Towards Accelerated Model Training via Bayesian Data Selection
Deng, Zhijie, Cui, Peng, Zhu, Jun
Mislabeled, duplicated, or biased data in real-world scenarios can lead to prolonged training and even hinder model convergence. Traditional solutions prioritizing easy or hard samples lack the flexibility to handle such a variety simultaneously. Recent work has proposed a more reasonable data selection principle by examining the data's impact on the model's generalization loss.
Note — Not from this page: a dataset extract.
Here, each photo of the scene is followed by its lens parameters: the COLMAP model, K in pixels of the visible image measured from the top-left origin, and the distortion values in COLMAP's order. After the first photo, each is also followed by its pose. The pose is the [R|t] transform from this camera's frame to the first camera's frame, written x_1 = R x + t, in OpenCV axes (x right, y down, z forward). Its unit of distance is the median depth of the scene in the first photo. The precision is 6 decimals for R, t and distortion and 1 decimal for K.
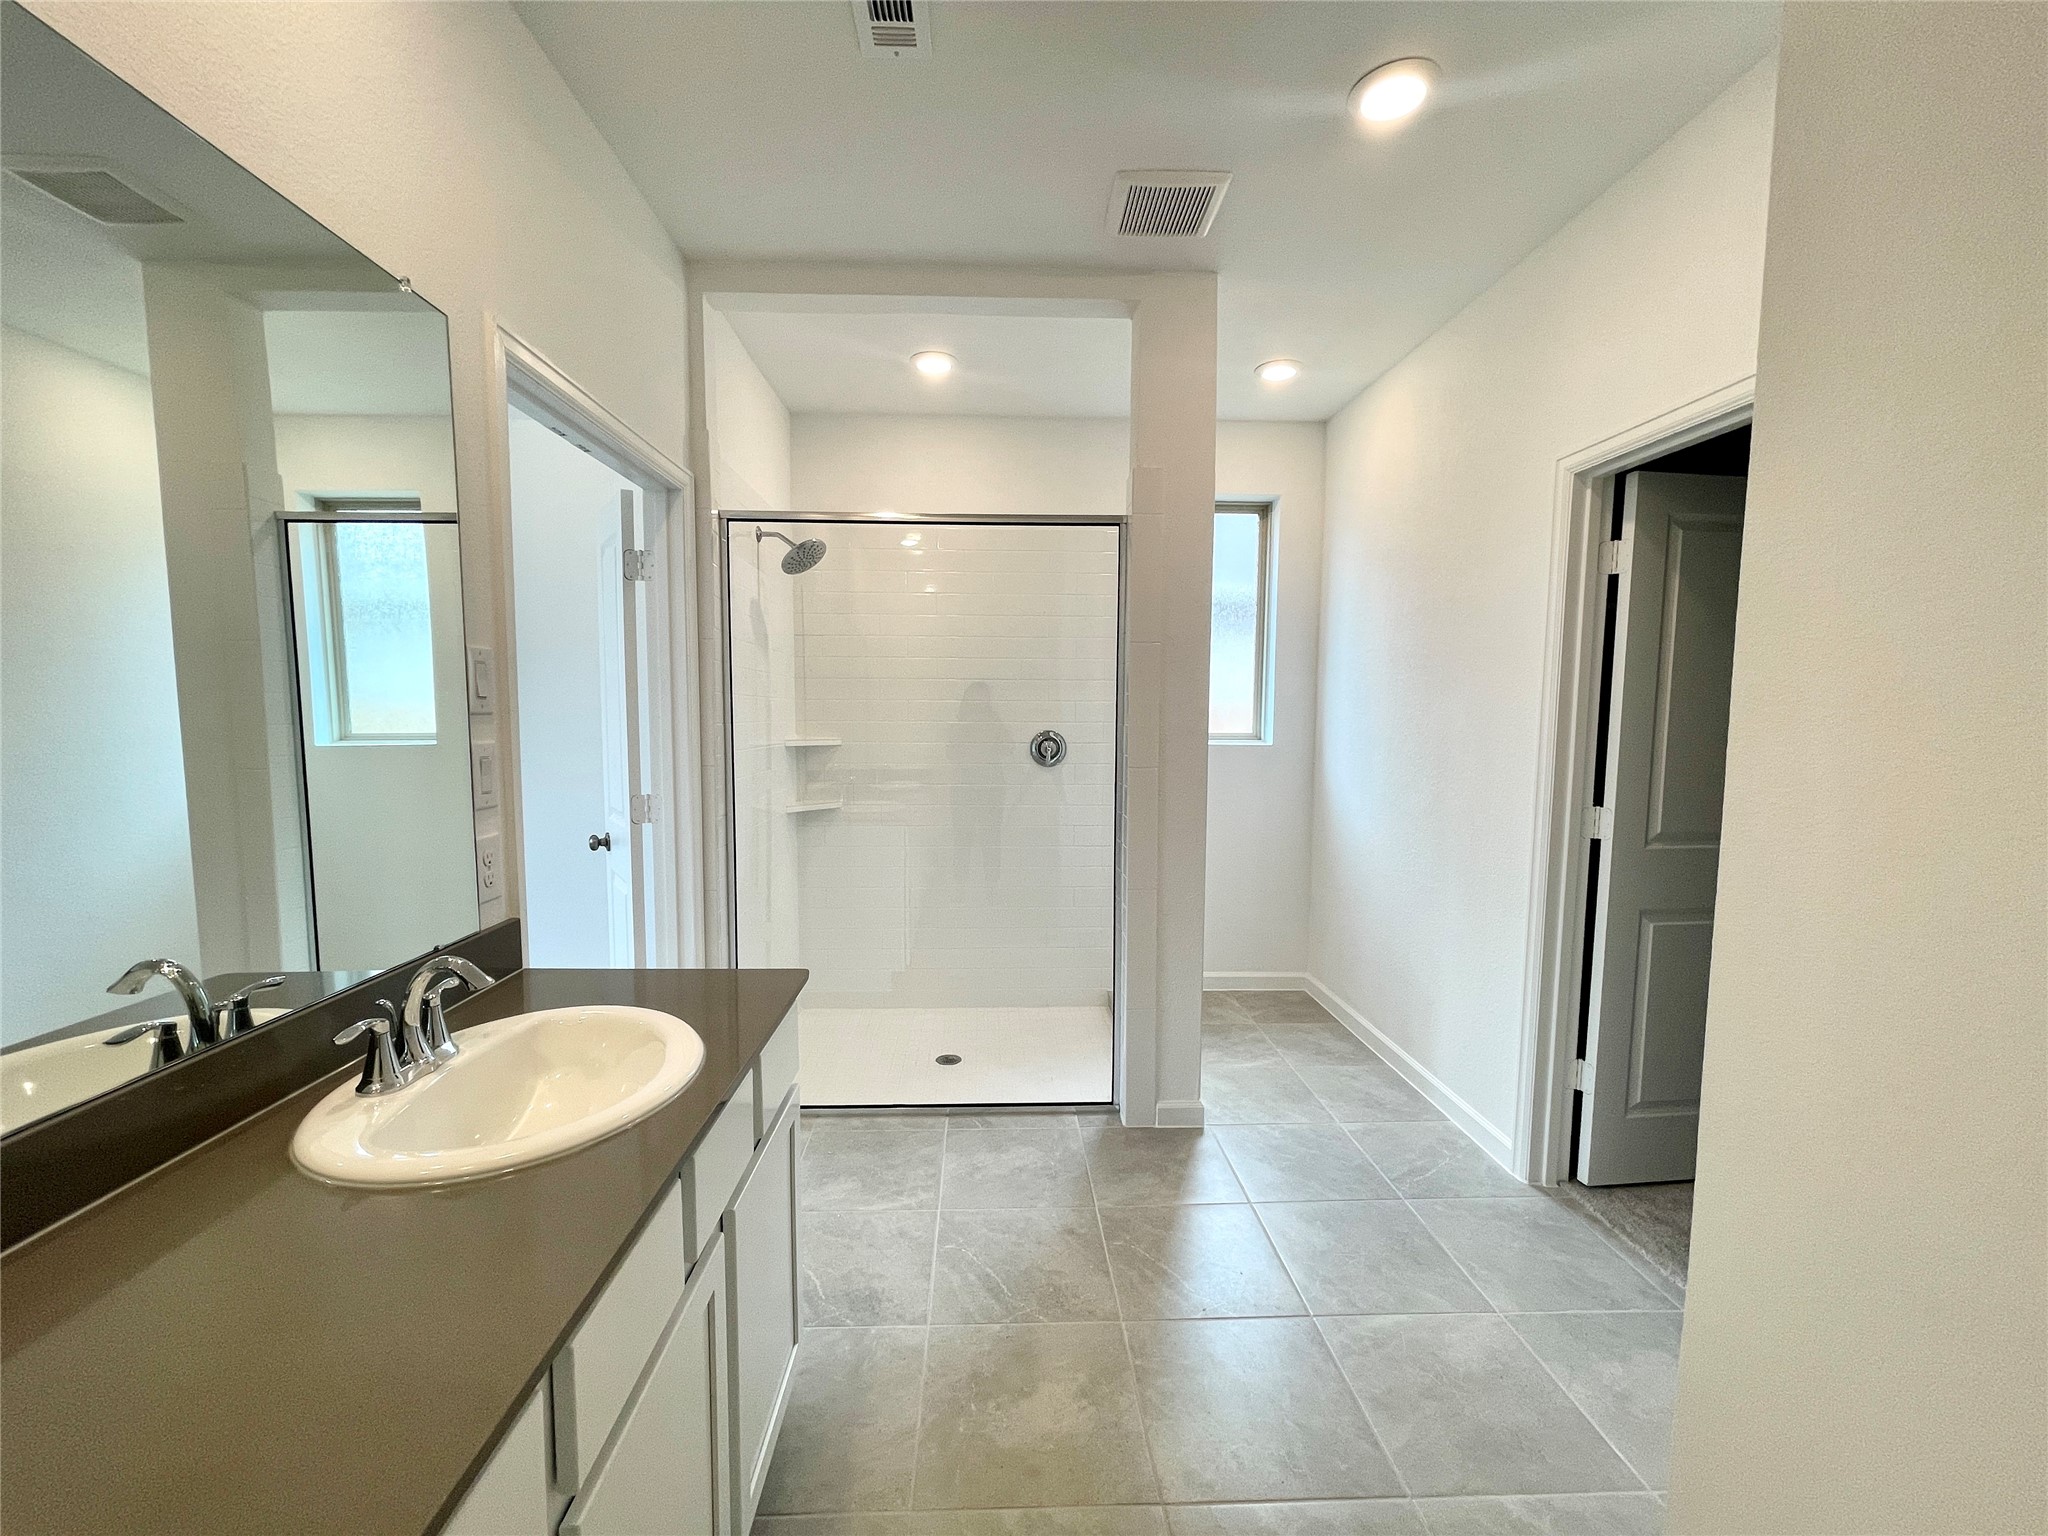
lens RADIAL K [[830.1, 0, 1013.3], [0, 830.1, 781.9], [0, 0, 1]] dist [0.001227, 0.000198]
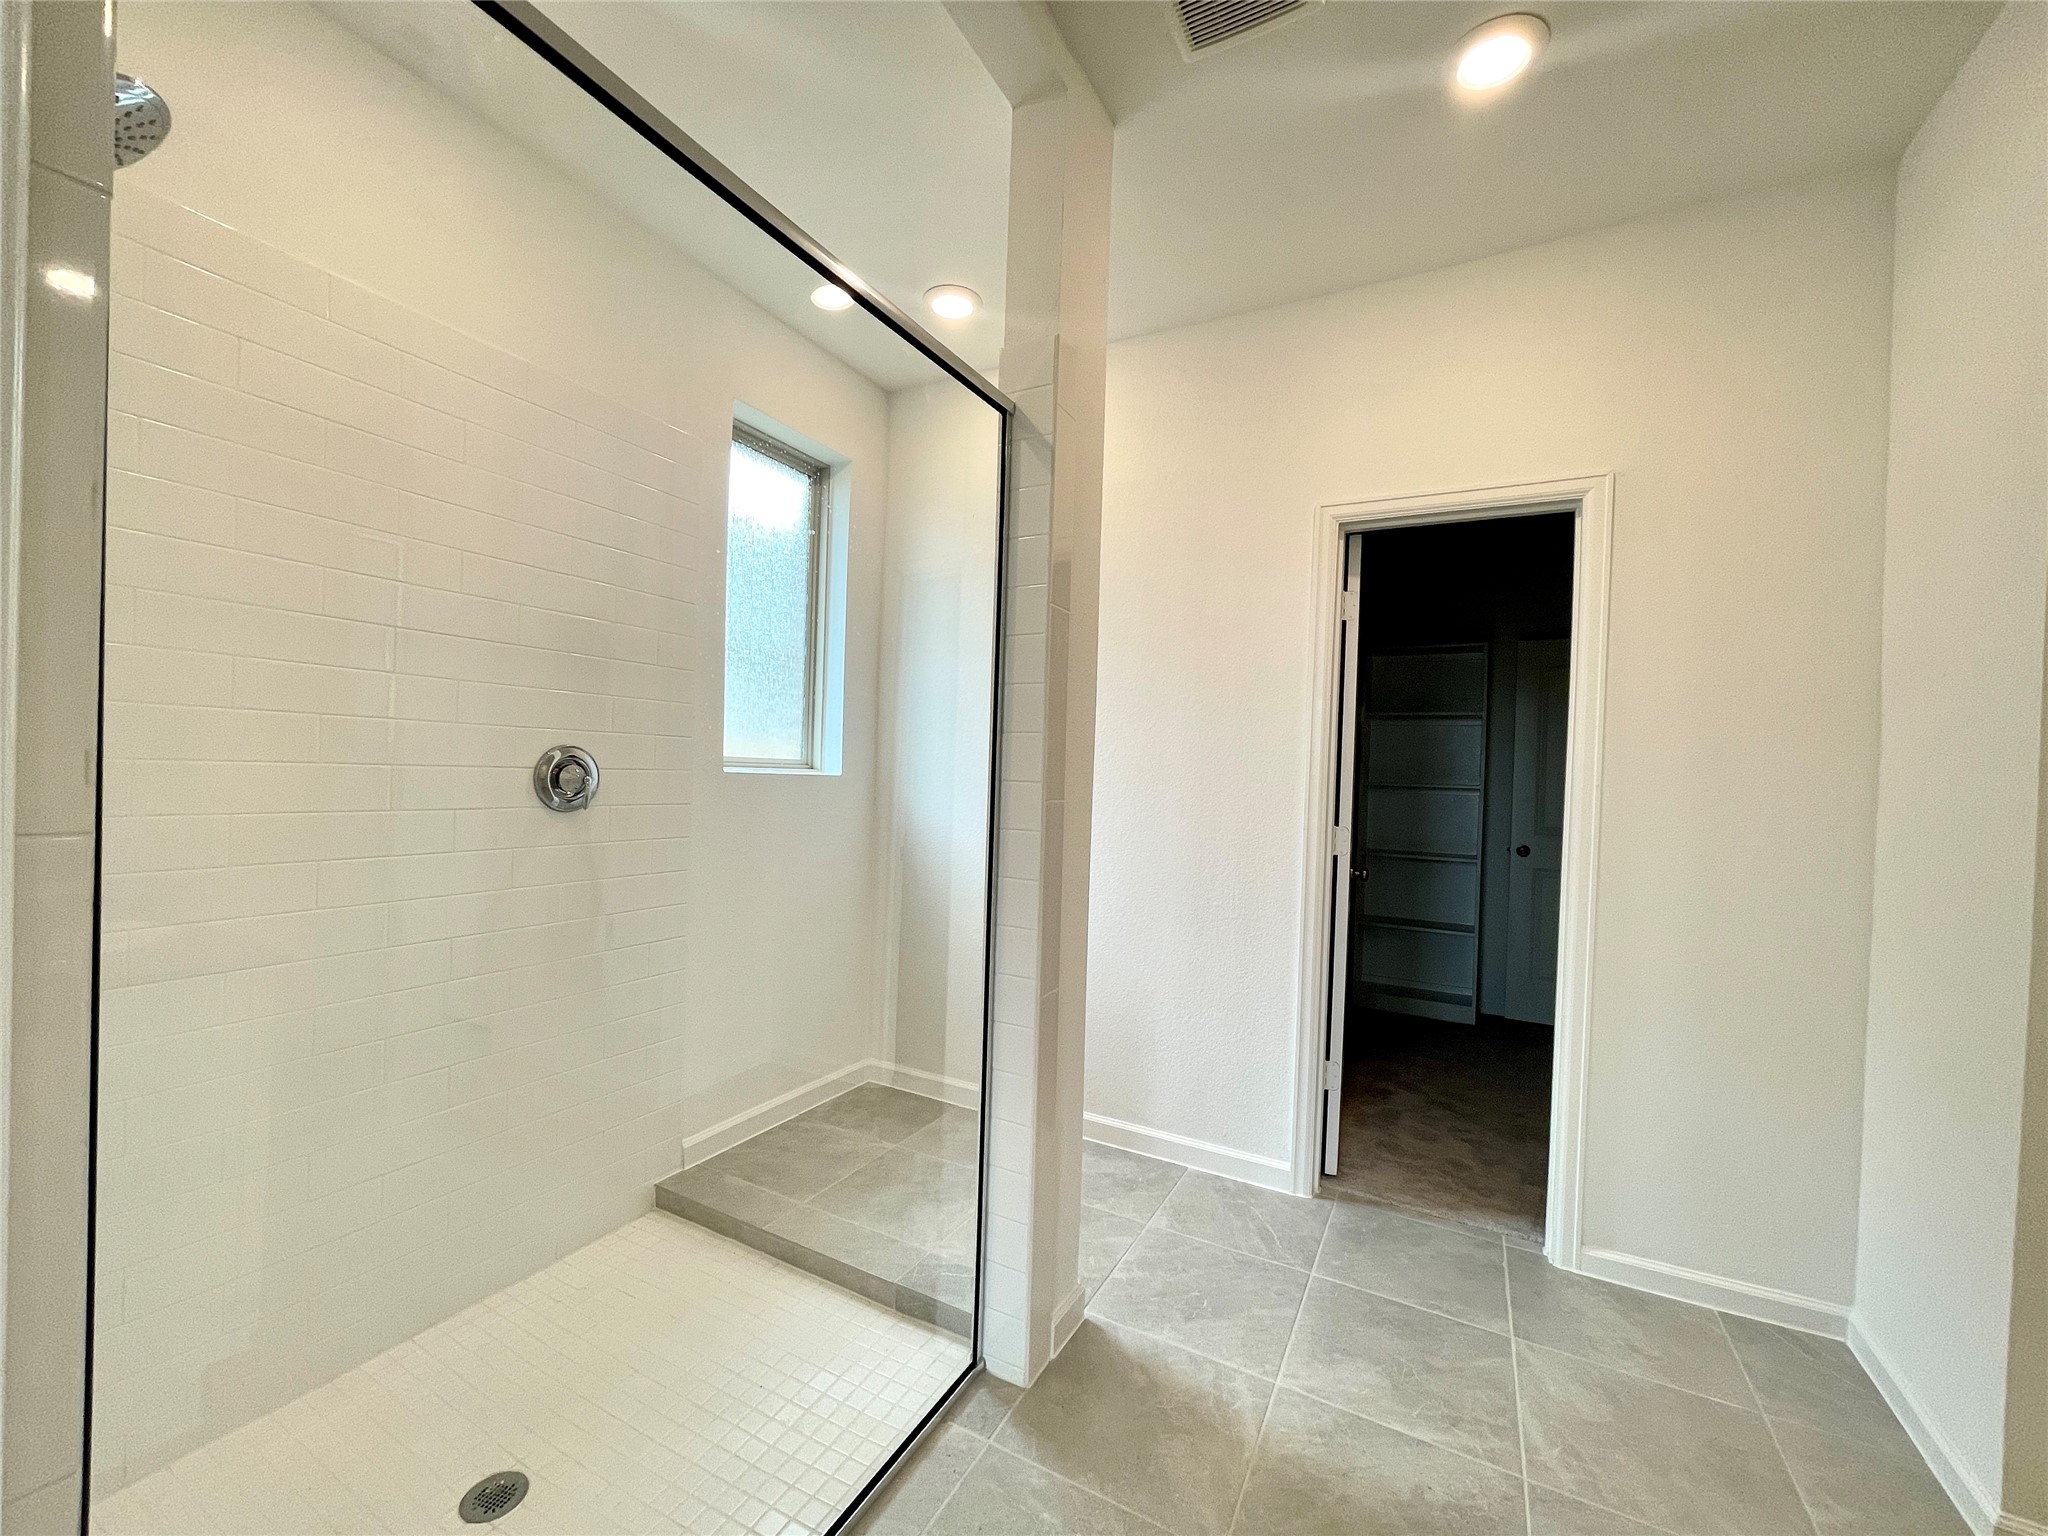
lens RADIAL K [[830.1, 0, 1013.3], [0, 830.1, 781.9], [0, 0, 1]] dist [0.001227, 0.000198]
pose [[0.510316, 0.000391, 0.859987, -0.438088], [0.043734, 0.998694, -0.026406, -0.016469], [-0.858874, 0.051086, 0.509632, 0.747633]]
However, its practical adoption relies on less principled approximations and additional holdout data. This work solves these problems by leveraging a lightweight Bayesian treatment and incorporating off-the-shelf zero-shot predictors built on large-scale pre-trained models. The resulting algorithm is efficient and easy to implement. We perform extensive empirical studies on challenging benchmarks with considerable data noise and imbalance in the online batch selection scenario, and observe superior training efficiency over competitive baselines. Notably, on the challenging Web-Vision benchmark, our method can achieve similar predictive performance with significantly fewer training iterations than leading data selection methods.